InvisibleVillages
ThoughtStorms Wiki
Article discussing NewLabour and DecentralizedLeft : http://www.renewal.org.uk/issues/2004%20Voulme%2012/Invisible%20Villages.htm
I like it because it ties together a lot of ideas I'm interested in, as illustrated below with
Quotes and links within ThoughtStorms
The fracturing of society into the mobile and the immobile is a dominant way understanding globalisation (Bauman, Z. (1998) Globalization: The Human Consequences, Cambridge: Polity)

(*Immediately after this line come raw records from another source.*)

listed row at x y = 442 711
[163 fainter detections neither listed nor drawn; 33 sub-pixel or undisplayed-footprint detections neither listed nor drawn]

- Compare : NetoCracy's "Mobilists" and PeopleOfSomewhere
At a national and international level, a conventional political response is to attempt to turn 'spaces' into 'places', that is, to find ways of attracting and anchoring human and financial capital to particular locations. The growth in iconic architecture, for instance, aims to lure business and people to the likes of Newcastle or Bilbao, to reconnect the local with the non-local ... In such circumstances, political devolution is not born out of petty cultural nostalgia, but out of a desperate need to create a new sense of location in the eyes of global capitalists, because even they need to locate an office somewhere. But what is the equivalent at the level of the community or the neighbourhood? After all, Frank Gehry cannot be brought in to redesign every park bench. Instead, community renewal can be understood in one of two ways. Either it can rest on a sociologically naive and politically regressive appeal to cultural identity, or it can seek out new and rational bases for cooperation rooted in cosmopolitanism.
At the neighbourhood level, it is shared problems that link 'space' to 'place', that relate individuals to local communities.